Elle soutient la régularité des mises en demeure et des contraintes puisqu'elles répondent aux exigences légales de motivation en mentionnant la nature et le montant des cotisations et contributions sociales personnelles du travailleur indépendant réclamées ainsi que les périodes auxquelles elles se rapportent. Elle indique en outre que la contrainte critiquée est justifiée dans son quantum au jour de sa délivrance.
Pour le surplus de l'exposé des moyens de l'URSSAF Rhône-Alpes au soutien de ses prétentions, il est renvoyé à ses conclusions visées ci-dessus par application des dispositions de l'article 455 du code de procédure civile.
SUR CE :
L'article R. 142-11 du code de la sécurité sociale prévoit que la procédure d'appel est sans représentation obligatoire dans le contentieux de sécurité sociale et de l'admission à l'aide sociale. L'article 946 du code de procédure civile prévoit que la procédure sans représentation obligatoire devant une cour d'appel est orale. Il en résulte que la partie appelante ne peut saisir la cour que de moyens oralement présentés.
En l'espèce, à l'issue de la première audience du 2 mars 2023, lors de laquelle le conseil de l'appelant a fait valoir des difficultés pour joindre son client, la cour a ordonné le renvoi contradictoire au 6 juin 2023.
Dès lors que M. [Z] régulièrement avisé du renvoi de l'affaire à cette date, n'a ni comparu ni été représenté sans avoir été dispensé de comparaître et au surplus, n'a fait connaître aucun motif légitime pour justifier son absence, il en résulte que la cour n'est saisie d'aucun moyen d'appel.
Etant souligné qu'un premier renvoi a été ordonné, il ne peut être fait droit à une nouvelle demande en ce sens formulée par le conseil de M. [Z], la veille de l'audience le 5 juin 2023, par message RPVA uniquement faute d'avoir été soutenue oralement à l'audience.

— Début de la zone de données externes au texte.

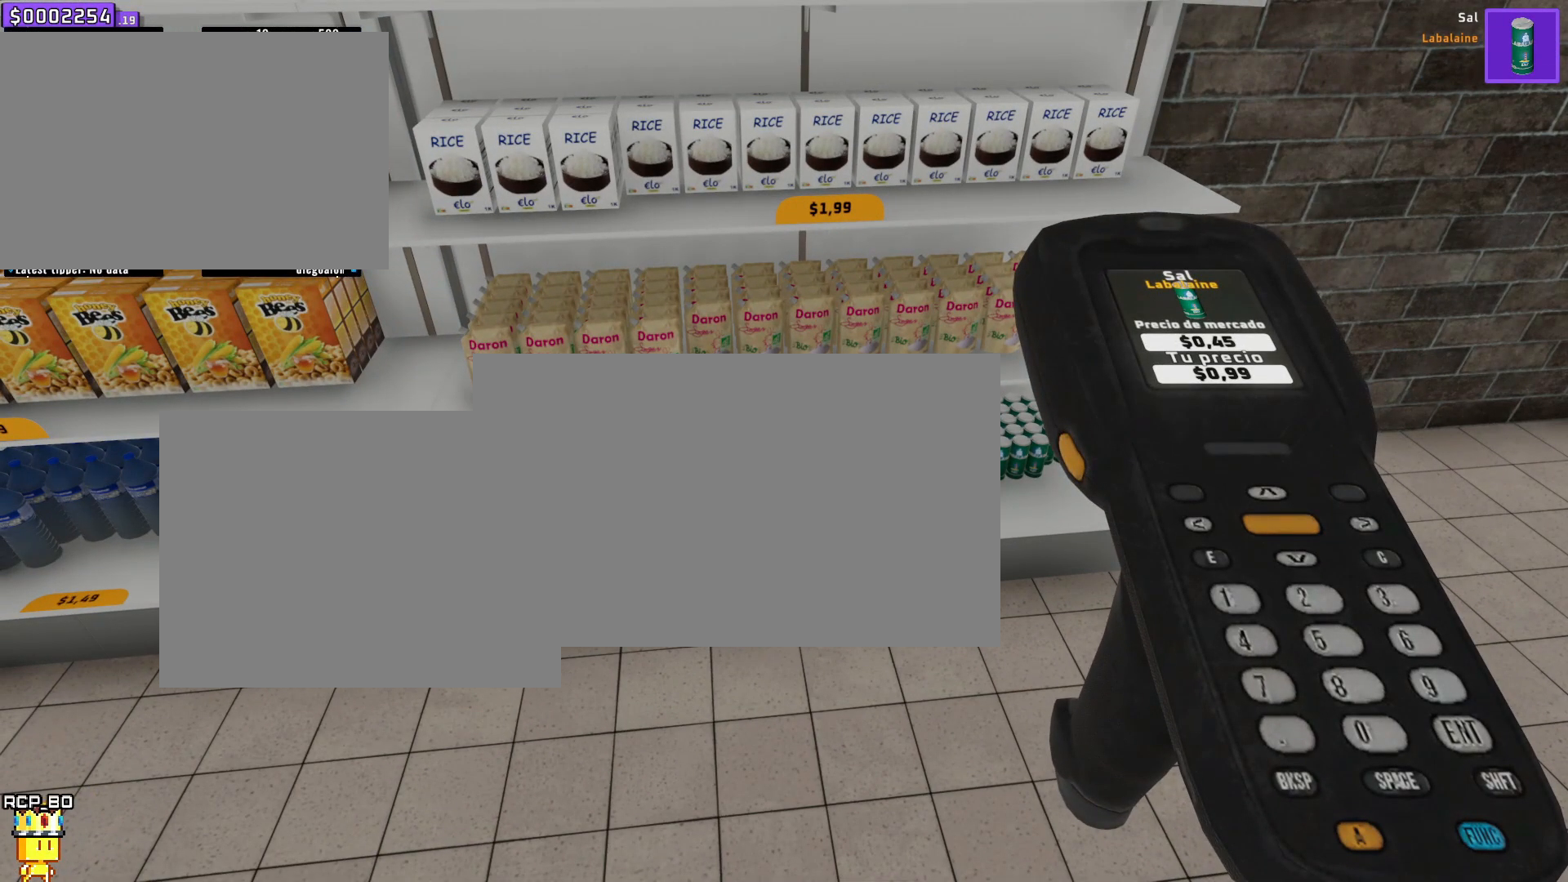
{"keys": [], "mouse": [], "events": []}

Au terme de son message, Maître Anav-Arnaud précise avoir pu échanger avec son client après la première audience du 2 mars 2023, avoir initié une procédure de tentative de règlement amiable qui n'a pu aboutir et ne pas avoir reçu mandat pour poursuivre l'instance en appel.

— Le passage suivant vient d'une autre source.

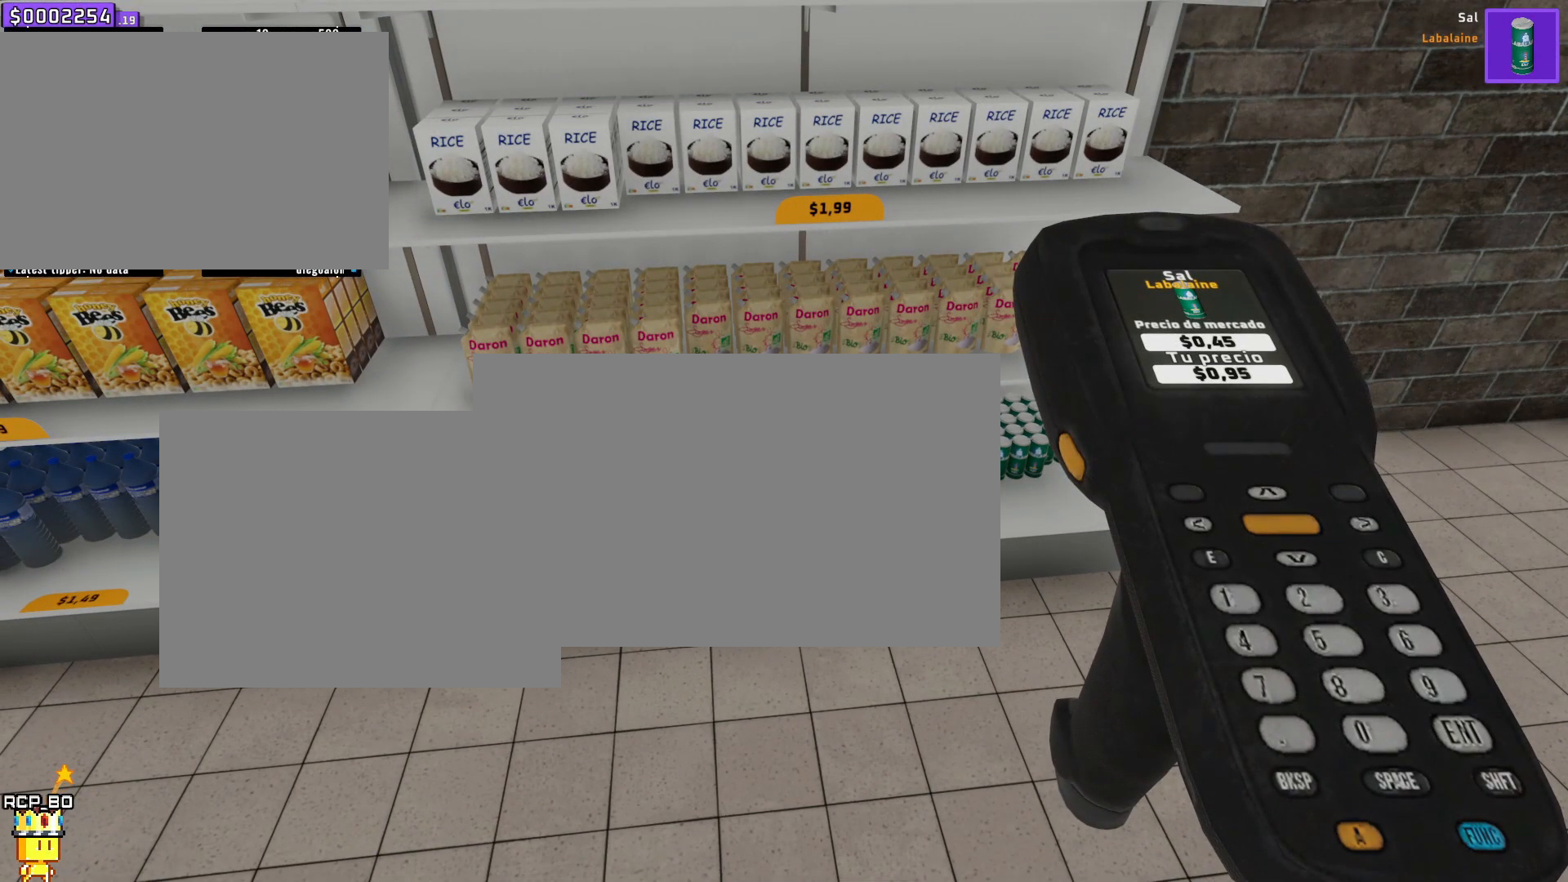
{"keys": [], "mouse": [], "events": []}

L'affaire a donc été retenue et en l'absence de moyen de pur droit susceptible d'être relevé d'office, l'appel sera considéré comme non soutenu.

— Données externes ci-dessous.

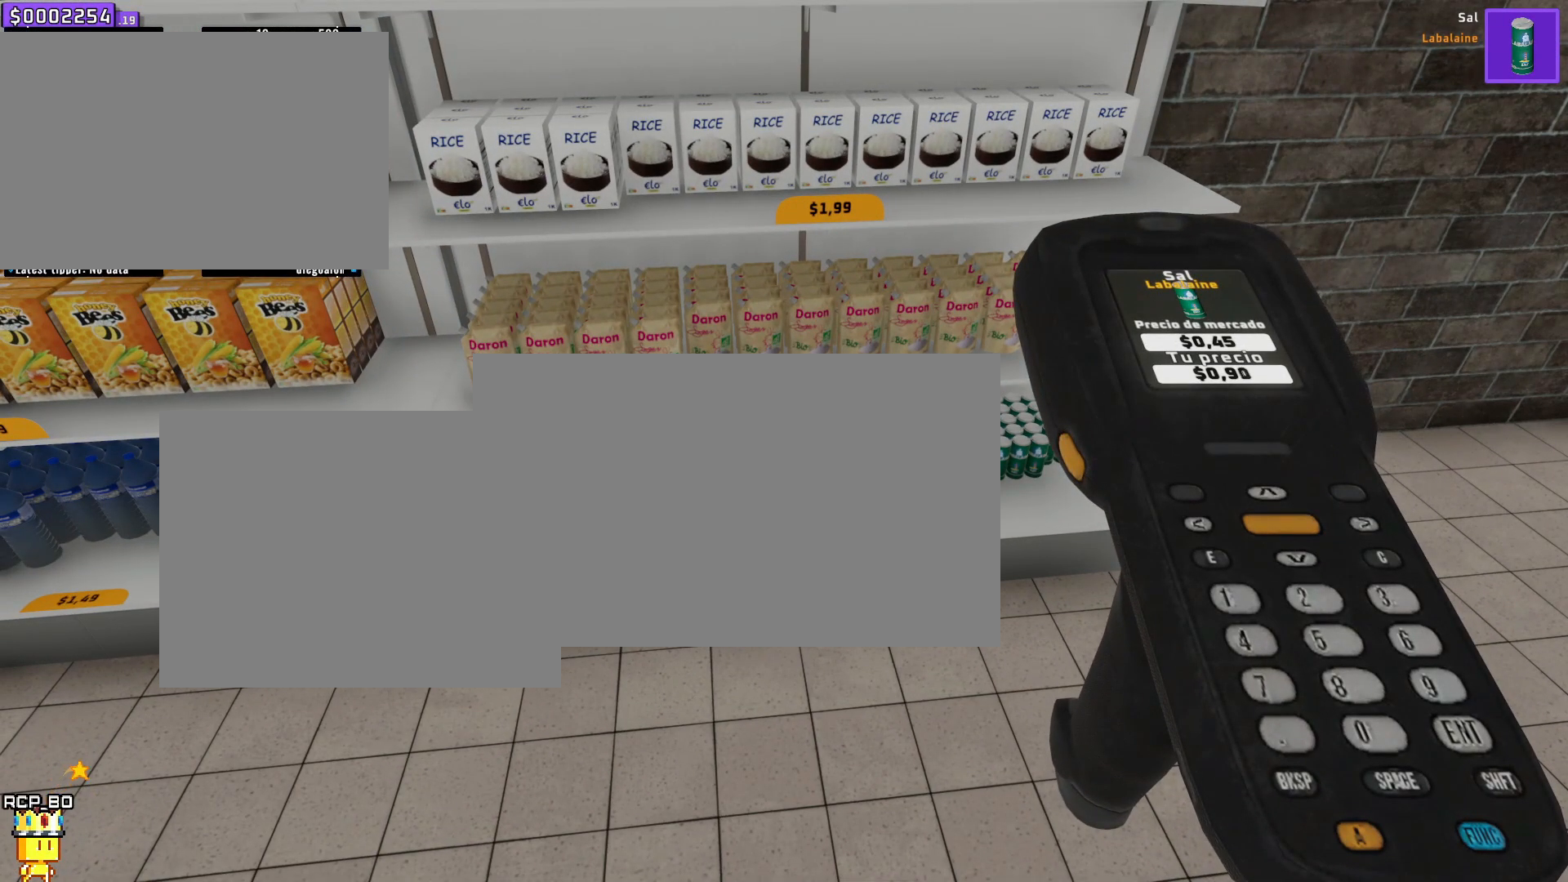
{"keys": [], "mouse": [], "events": []}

Le jugement entrepris sera ainsi confirmé dans toutes ses dispositions.
La partie appelante devra supporter les dépens de l'instance en application des dispositions de l'article 696 du code de procédure civile.
PAR CES MOTIFS
La cour, statuant publiquement, par arrêt réputé contradictoire, après en avoir délibéré conformément à la loi,
Rejette la demande de renvoi non soutenue oralement à l'audience.
Déclare l'appel de M. [S] [Z] non soutenu.
Confirme le jugement RG 19-00368 rendu par le pôle social du tribunal judiciaire de Valence le 10 juin 2021.
Condamne M. [S] [Z] aux dépens d'appel.
Prononcé publiquement par mise à disposition de l'arrêt au greffe de la Cour, les parties ayant été préalablement avisées dans les conditions prévues au deuxième alinéa de l'article 450 du code de procédure civile.
Signé par M. Jean-Pierre Delavenay, président et par Mme Chrystel Rohrer, greffier auquel la minute de la décision a été remise par le magistrat signataire.